Ryan Latief yang juga Ketua DPD LBH Lira Sulsel dan Ketua DPD Laskar Hukum Indonesia Sulsel ini bersikap tegas bahwa adat Toraja bukanlah bahan lelucon. “Silahkan menyampaikan candaan, tapi jangan menyinggung adat Toraja. Adat Toraja bukanlah bahan lelucon, karena mengandung nilai-nilai luhur yang diwariskan turun-temurun,” tegas Ryan, dalam keterangan tertulisnya, Senin, 3 November 2025.
Olehnya itu, Ryan mendesak Pandji untuk meminta maaf atas cabdaan tersebut. “Pandji harus meminta maaf secara terbuka kepada seluruh masyarakat Tanah Toraja. Tradisi pemakaman kami bukan komedi, tapi bagian dari penghormatan tertinggi terhadap leluhur,” ujar Ryan tegas di Makassar.
Lebih lanjut, Ryan menjelaskan bahwa prosesi pemakaman adat Toraja, dikenal dengan nama Ritual Rambu Solo, merupakan tradisi suci yang sarat makna spiritual dan sosial.
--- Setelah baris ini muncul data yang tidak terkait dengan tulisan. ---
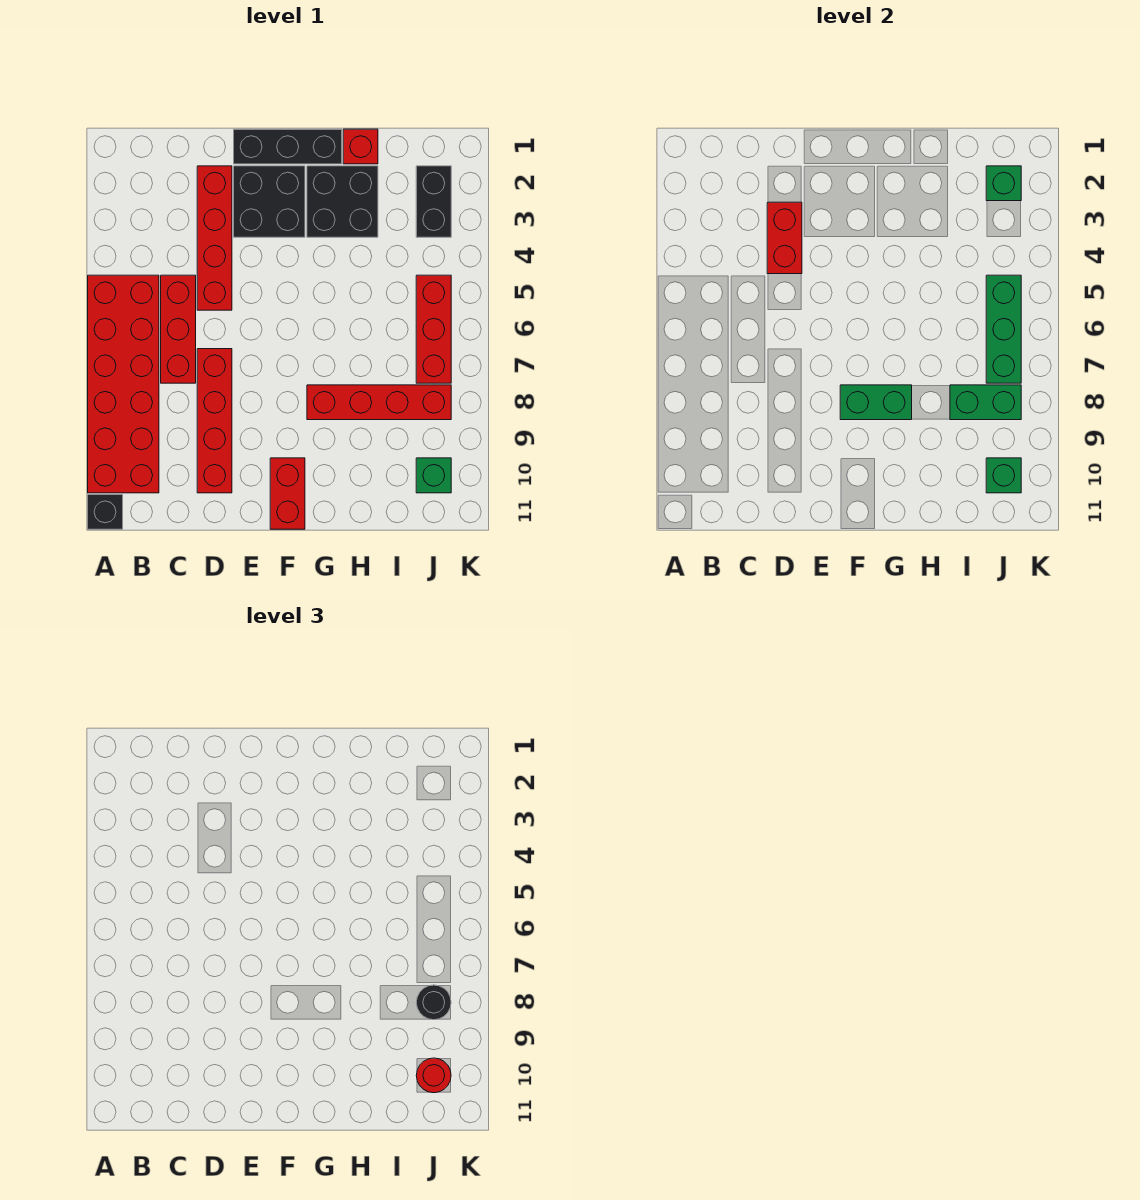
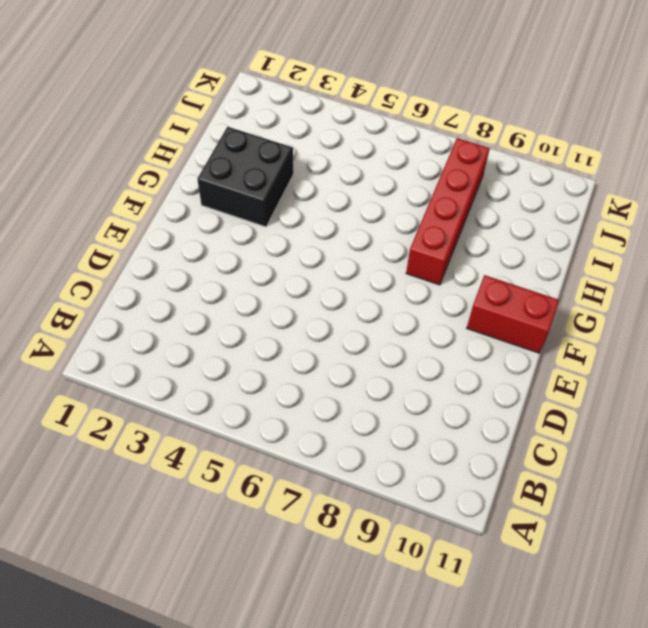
none -> red brick A5:B10 level 1
none -> black brick A11 level 1
none -> red brick C5:C7 level 1

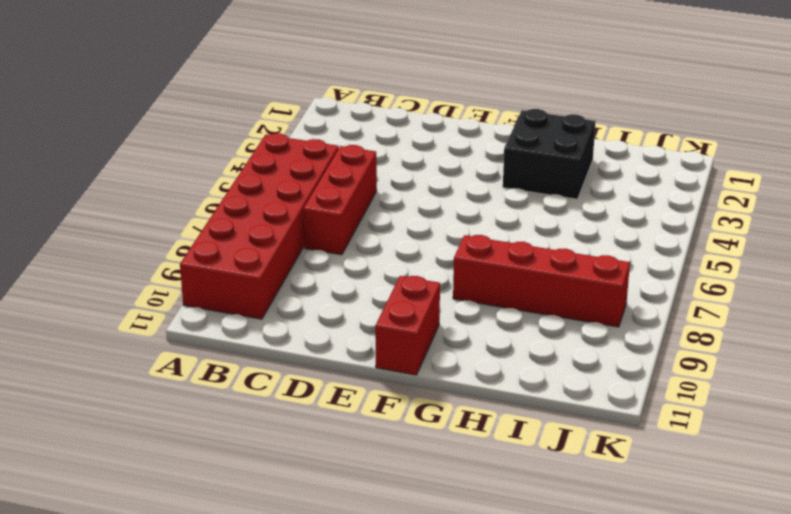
none -> black brick A11 level 1
none -> red brick D2:D5 level 1
none -> red brick D7:D10 level 1

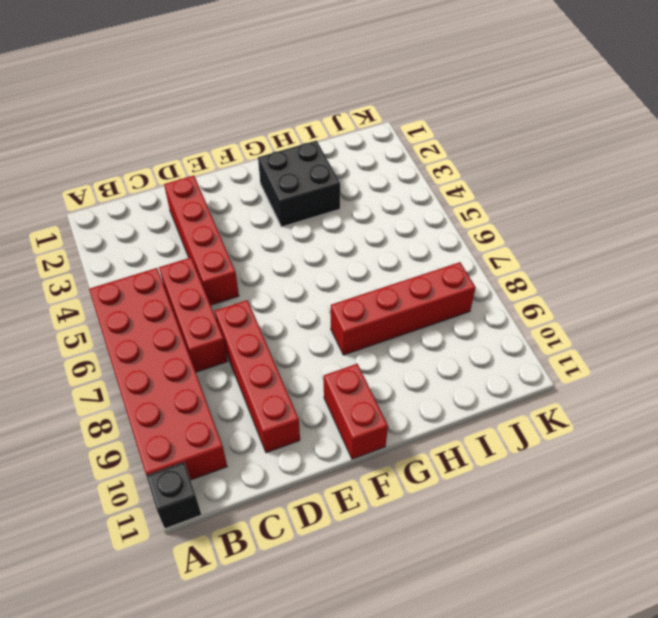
none -> black brick E1:G1 level 1
none -> black brick E2:F3 level 1
none -> red brick H1 level 1

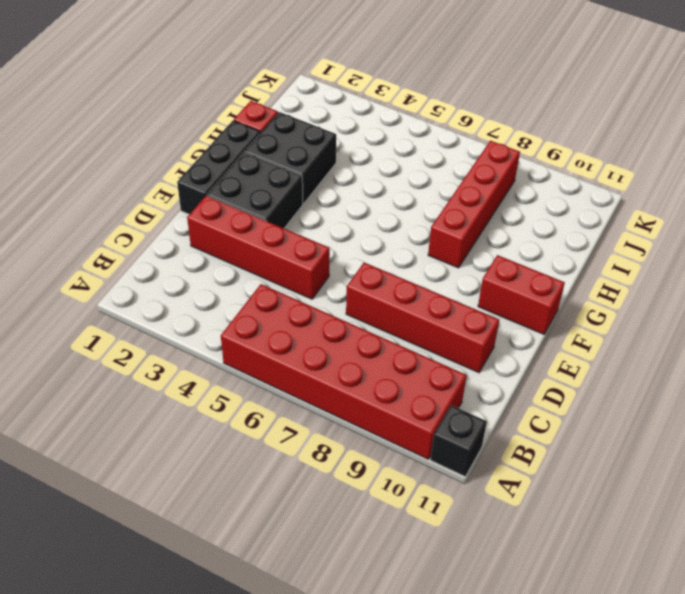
none -> red brick C5:C7 level 1
none -> black brick J2:J3 level 1
none -> red brick J5:J7 level 1

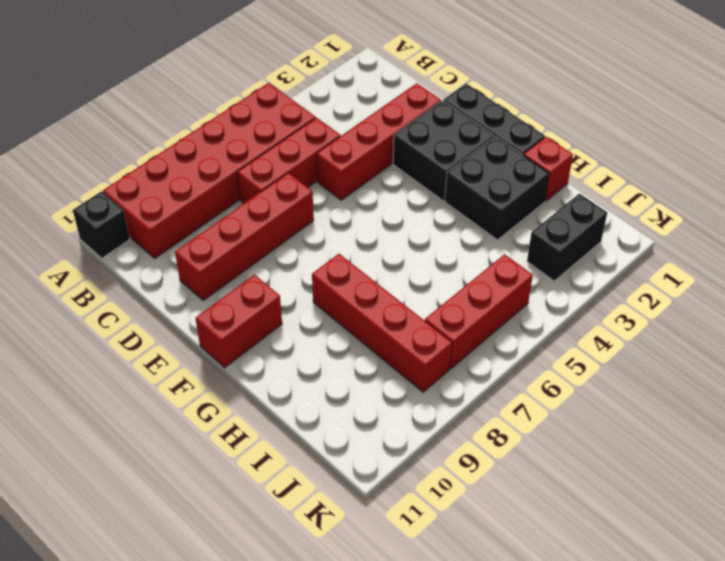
none -> green brick J10 level 1
none -> red brick D3:D4 level 2
none -> green brick F8:G8 level 2

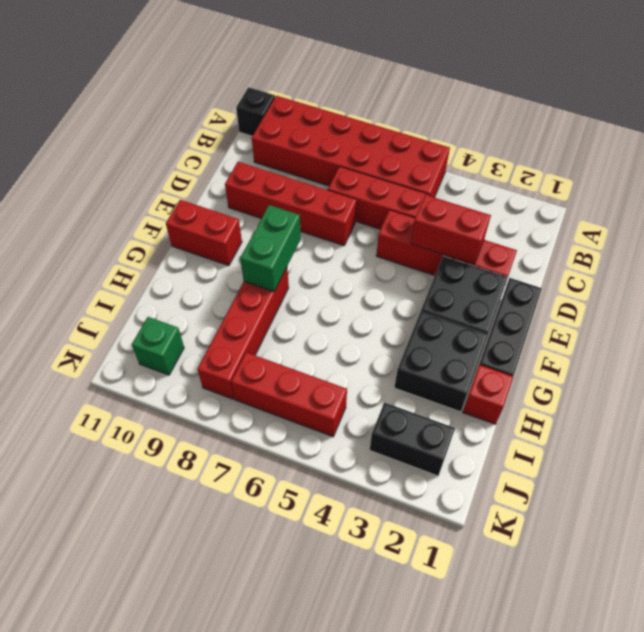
none -> green brick I8:J8 level 2
none -> green brick J2 level 2
none -> green brick J5:J7 level 2

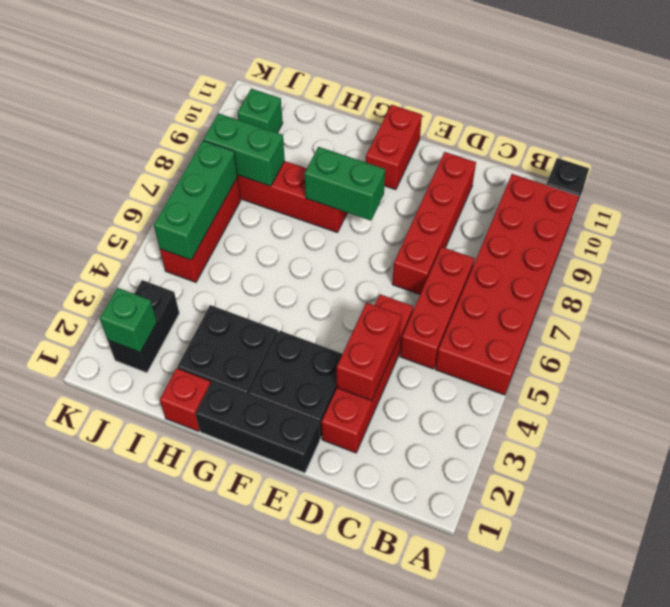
none -> green brick J10 level 2
none -> black round brick J8 level 3
none -> red round brick J10 level 3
Upacara ini melibatkan serangkaian ritual, mulai dari penyembelihan kerbau, pembuatan patung Tau-Tau, hingga penguburan di gua batu yang melambangkan kehormatan bagi arwah leluhur.
Selain itu, pesta pemakaman adat juga menjadi simbol kebersamaan keluarga besar dan penghormatan terhadap kehidupan setelah kematian.
“Masyarakat Toraja percaya arwah leluhur tetap hidup dan menjaga keturunan mereka. Jadi, upacara pemakaman bukan sekadar peristiwa duka, tapi bagian dari hubungan spiritual antara manusia dan alam,” kuncinya.